İnsanların doğumundan ölümüne kadar hayatının her anında ihtiyaç duyduğu hekimlerin 6 yıllık zorlu eğitim yolculuğu, AA ekibi tarafından izlendi.
II. Mahmut döneminde, Hekimbaşı Mustafa Behçet'in önerisiyle ilk cerrahhanenin, Şehzadebaşı'daki Tulumbacıbaşı Konağı'nda Tıphane-i Amire ve Cerrahhane-i Amire adıyla kurulduğu tarih olan 14 Mart 1827, Türkiye'de modern tıp eğitiminin başladığı gün olarak kabul ediliyor. 14 Mart'ın "Tıp Bayramı" olarak kutlanmaya başlaması ise Kurtuluş Savaşı yıllarına dayanıyor.
Tıbbiye 3. sınıf öğrencisi Hikmet Boran önderliğinde toplanan ve dönemin ünlü doktorlarının da destek verdiği tıp öğrencileri, işgal protestosunu 14 Mart'ta başlatarak Tıp Bayramı'nın ilk eylemine imza atıyor. Bursa'daki Yıldırım Darüşşifası'nda ilk Türkçe tıp derslerinin başladığı tarih olan 12 Mayıs, 1929-1937 yılları arasında Tıp Bayramı olarak kutlansa da zamanla bu uygulamadan vazgeçilerek yeniden 14 Mart Tıp Bayramı oluyor.

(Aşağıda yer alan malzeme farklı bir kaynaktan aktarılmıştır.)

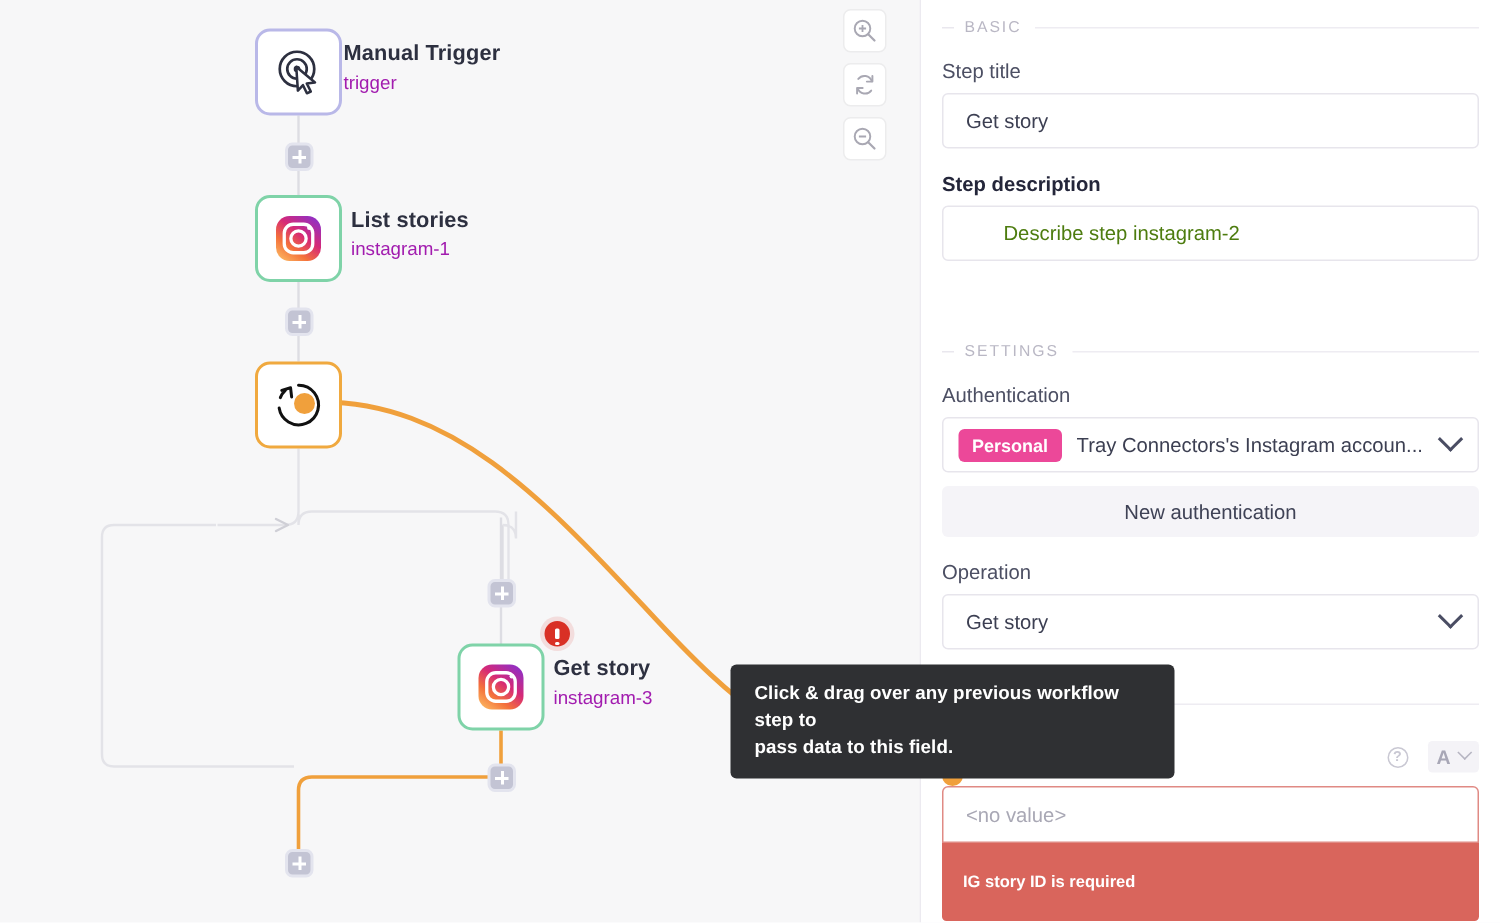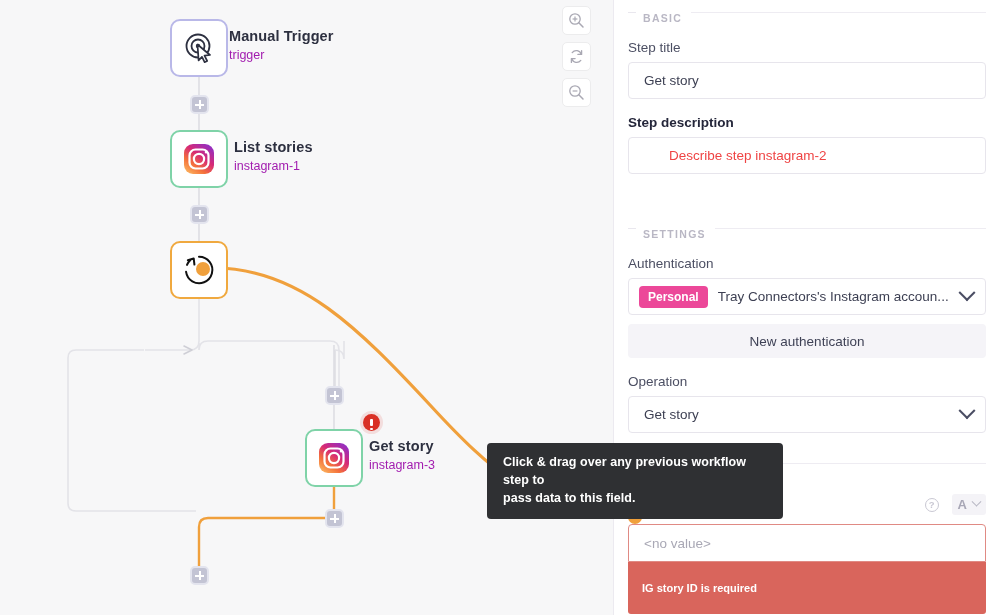"BASIC" .section-head { align-items: flex-start -> center; font-weight: bold -> normal }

Zamanla haftaya yayılan 14 Mart Tıp Bayramı etkinlikleri kapsamında hekimler ve sağlık çalışanlarının durumu ele alınıyor, kamuoyunda vatandaşları sağlıklı yaşam konusunda bilinçlendirecek çalışmalara imza atılıyor.
-AA ekibi zorlu tıp eğitimine şahit oldu-
Doğumdan ölüme insan yaşamının bir parçası olan hekimlik mesleğinin zorlu eğitim yolculuğu, AA ekibi tarafından görüntülendi. AA ekibi, amfilerdeki ders anından kadavra başındaki ilk denemelerine, acil serviste zor durumdaki hastalara müdahalelerinden nöbetlerini bitirerek istirahate çekilmelerine kadar geleceğin hekimlerinin 24 saatini görüntüledi.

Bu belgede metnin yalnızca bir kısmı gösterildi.